Component parts of Internet applications
By Mario Perez, Alexander Hildenbrand, Bernd Matzke, Peter Zencke
While creating an Internet application, a developer encounters various tools and other diverse objects. The tools include executable programs and control files. The objects include various logical objects. Each developer must operate or generate some of these tools and elements.
ITS, (Internet Transaction Server), is the actual coupling between the Web server and the Internet on one side and the R/3 System on the other side. Developers have no direct access to this program
Several instances of the ITS can run on one server. A virtual ITS is simply one of the instances of the program.

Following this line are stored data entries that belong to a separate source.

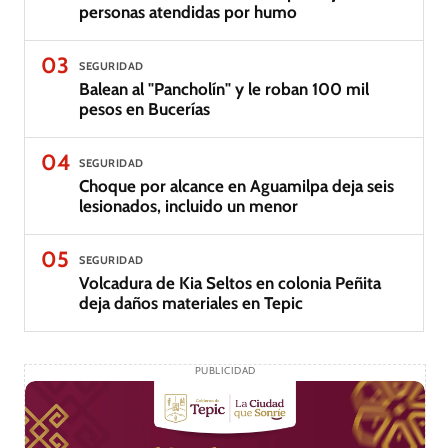
personas atendidas por humo
03
SEGURIDAD
Balean al "Pancholín" y le roban 100 mil
pesos en Bucerías
04
SEGURIDAD
Choque por alcance en Aguamilpa deja seis
lesionados, incluido un menor
05
SEGURIDAD
Volcadura de Kia Seltos en colonia Peñita
deja daños materiales en Tepic
PUBLICIDAD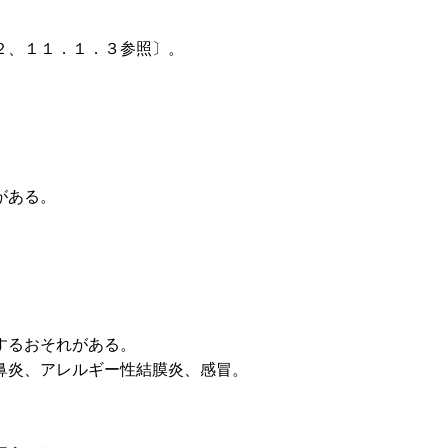
２、１１．１．３参照〕。
がある。
。
するおそれがある。
鼻炎、アレルギー性結膜炎、感冒。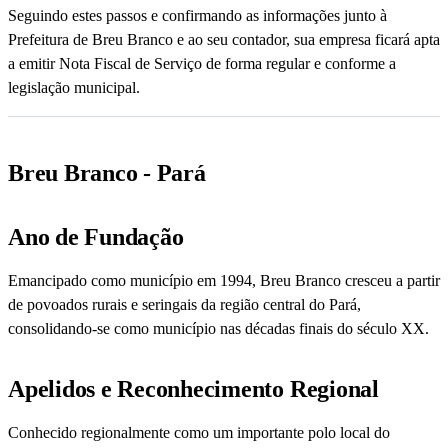
Seguindo estes passos e confirmando as informações junto à
Prefeitura de Breu Branco e ao seu contador, sua empresa ficará apta
a emitir Nota Fiscal de Serviço de forma regular e conforme a
legislação municipal.
Breu Branco - Pará
Ano de Fundação
Emancipado como município em 1994, Breu Branco cresceu a partir
de povoados rurais e seringais da região central do Pará,
consolidando-se como município nas décadas finais do século XX.
Apelidos e Reconhecimento Regional
Conhecido regionalmente como um importante polo local do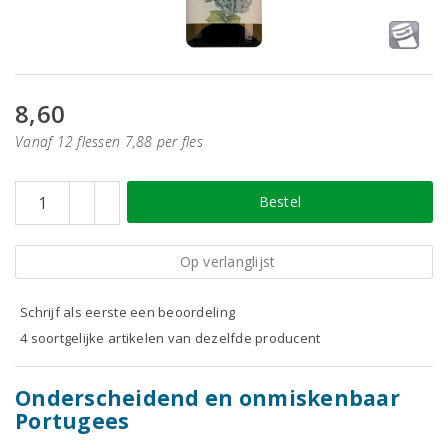
8,60
Vanaf 12 flessen 7,88 per fles
Bestel
Op verlanglijst
Schrijf als eerste een beoordeling
4 soortgelijke artikelen van dezelfde producent
Onderscheidend en onmiskenbaar
Portugees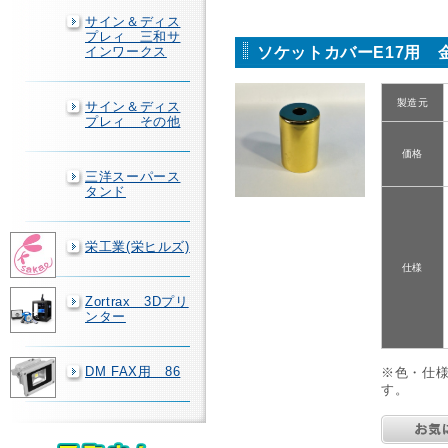
サイン＆ディス
プレィ 三和サ
ソケットカバーE17用 
インワークス
製造元
サイン＆ディス
プレィ その他
価格
三洋スーパース
タンド
栄工業(栄ヒルズ)
仕様
Zortrax 3Dプリ
ンター
DM FAX用 86
※色・仕
す。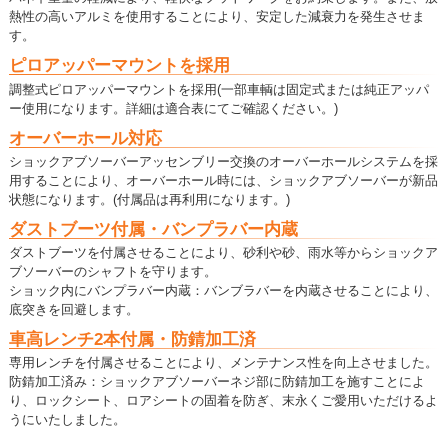
熱性の高いアルミを使用することにより、安定した減衰力を発生させま
す。
ピロアッパーマウントを採用
調整式ピロアッパーマウントを採用(一部車輌は固定式または純正アッパ
ー使用になります。詳細は適合表にてご確認ください。)
オーバーホール対応
ショックアブソーバーアッセンブリー交換のオーバーホールシステムを採
用することにより、オーバーホール時には、ショックアブソーバーが新品
状態になります。(付属品は再利用になります。)
ダストブーツ付属・バンプラバー内蔵
ダストブーツを付属させることにより、砂利や砂、雨水等からショックア
ブソーバーのシャフトを守ります。
ショック内にバンプラバー内蔵：バンブラバーを内蔵させることにより、
底突きを回避します。
車高レンチ2本付属・防錆加工済
専用レンチを付属させることにより、メンテナンス性を向上させました。
防錆加工済み：ショックアブソーバーネジ部に防錆加工を施すことによ
り、ロックシート、ロアシートの固着を防ぎ、末永くご愛用いただけるよ
うにいたしました。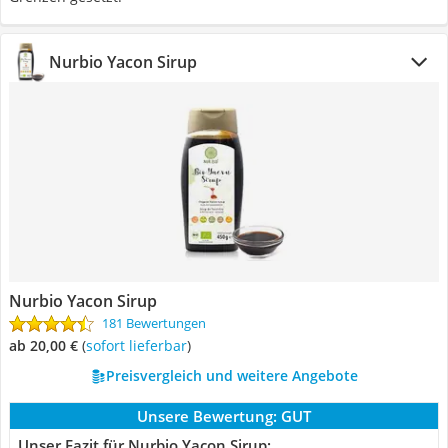
Nurbio Yacon Sirup
Nurbio Yacon Sirup
181 Bewertungen
ab 20,00 €
(
Sofort lieferbar
)
Preisvergleich und weitere Angebote
Unsere Bewertung:
GUT
Unser Fazit für Nurbio Yacon Sirup:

The ITS Debugger is a special function of the ITS. It permits the Web application to switch to a normal SAPGUI in parallel so that the application becomes visible on the Web and the SAPGUI simultaneously.
SAP@Web-Studio helps generate and process files stored in the file system of an NT computer that runs the ITS It also places any modified files back into storage in the R/3 System after processing
The term service identifies an Internet application. A service name describes applications outside of the R/3 system, and can consist of up to 14 characters.
Specification of a theme can reference on of several design versions of a service. The differences remain purely visual.
Global service description
To log into the R/3 System, the ITS requires a great deal of information, including the name of the SAP System, login data and so on. The global service description stores tehse types of data that do not otherwise belong to a special service.
Individual service description
You must create a service description for each R/3 application that will run over the Web. This file contains parameters required by the ITS to call an R/3 transaction.
Templates define HTML pages that contan supplemental information on the R/3 data that you wish to merge into a document. They also specify where the merge occurs. Every template corresponds to a screen of an R/3 application.
System templates can be generated and addressed as language-dependent templates, but cannot be subdivided into themes. Customers may not change system templates.
SAP terminology uses HTML Business to refer to metastatements.
You can process language resources in a file system outside of the R/3 System, preferably with SAP@Web-Studio. This method becomes mandatory during development.
Web applications also include graphics, sound files and additional objects. The Web server, rather than the ITS, inserts these objects into the HTML pages.
R/3 applications can use an RFC channel, much as the R/3 System uses the DIAG channel to transmit screen data. The application server and the front end use the RFC channel to exchange data bidirectionally.
A second RFC option also exists in addition to the mass data connection between the R/3 System and the SAPGUI interface. This option permits external applications to call special function modules of the R/3 System.